Hi All

The tropospheric sea salt spraying pattern used in this paper was steady through the year and only between plus and minus 30 degrees. We need to ask if there could be more intelligent ways to choose places and times with regard to actual climate observations, the phase of monsoons and el Nino.

Stephen

Emeritus Professor of Engineering Design. School of Engineering, University of Edinburgh, Mayfield Road, Edinburgh EH9 3JL, Scotland [email protected], Tel +44 (0)131 650 5704, Cell 07795 203 195, WWW.homepages.ed.ac.uk/shs, YouTube Jamie Taylor Power for Change
On 22/08/2015 01:13, Andrew Lockley wrote:

http://onlinelibrary.wiley.com/doi/10.1002/2015JD023269/abstract

A Comparison of Temperature and Precipitation Responses to Different Earth Radiation Management Geoengineering Schemes

Authors
J. Crook,
L.S. Jackson,
S.M. Osprey,
P.M. Forster

14 August 2015
doi: 10.1002/2015JD023269

Abstract

Earth radiation management has been suggested as a way to rapidly counteract global warming in the face of a lack of mitigation efforts, buying time and avoiding potentially catastrophic warming.
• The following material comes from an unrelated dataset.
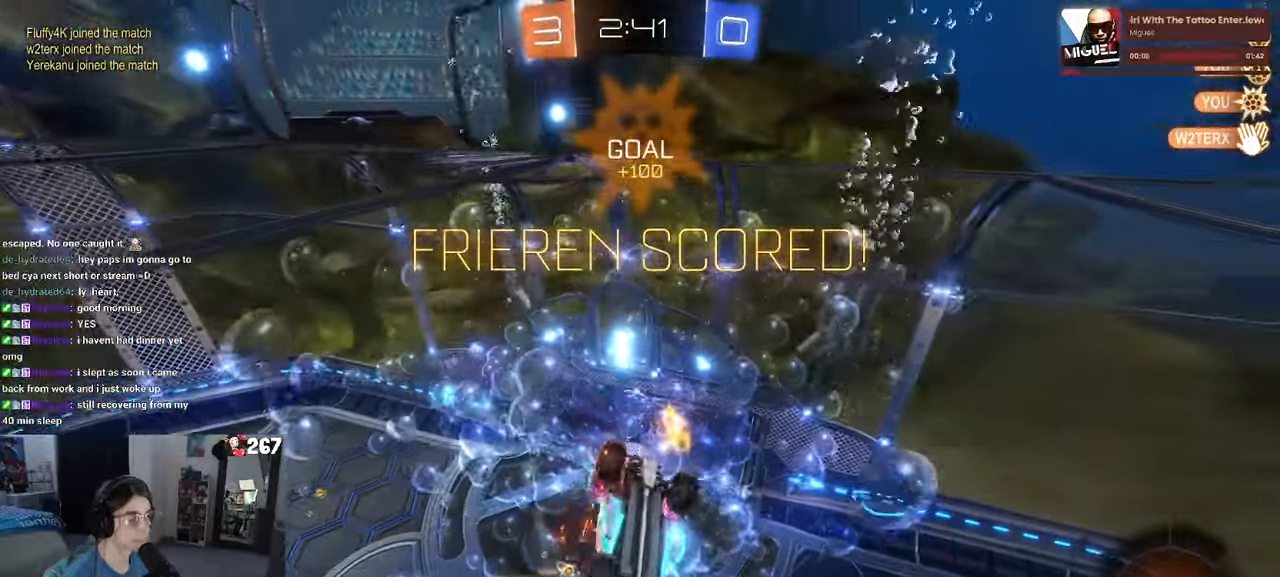
{"dt_ms": 500, "buttons": ["R3"], "left_stick": "left", "right_stick": "down-left", "events": [[116, "SQUARE", "up"], [150, "left_stick", "center"], [216, "CROSS", "down"], [350, "CROSS", "up"], [366, "left_stick", "up-left"], [450, "right_stick", "down-left"], [500, "R3", "down"], [500, "left_stick", "left"]]}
We compare six different radiation management schemes that use surface, troposphere and stratosphere interventions in a single climate model in which we projected future climate from 2020 to 2099 based on RCP4.5. We analyze the surface air temperature responses to determine how effective the schemes are at returning temperature to its 1986-2005 climatology and analyze precipitation responses to compare side effects. We find crop albedo enhancement is largely ineffective at returning temperature to its 1986-2005 climatology. Desert albedo enhancement causes excessive cooling in the deserts and severe shifts in tropical precipitation. Ocean albedo enhancement, sea-spray geoengineering, cirrus cloud thinning and stratospheric SO2 injection have the potential to cool more uniformly, but cirrus cloud thinning may not be able to cool by much more than 1 K globally. We find that of the schemes potentially able to return surface air temperature to 1986-2005 climatology under future greenhouse gas warming, none has significantly less severe precipitation side effects than other schemes. Despite different forcing patterns, ocean albedo enhancement, sea-spray geoengineering, cirrus cloud thinning and stratospheric SO2 injection all result in large scale tropical precipitation responses caused by Hadley cell changes and land precipitation changes largely driven by thermodynamic changes. Widespread regional scale changes in precipitation over land are significantly different from the 1986-2005 climatology and would likely necessitate significant adaptation despite geoengineering.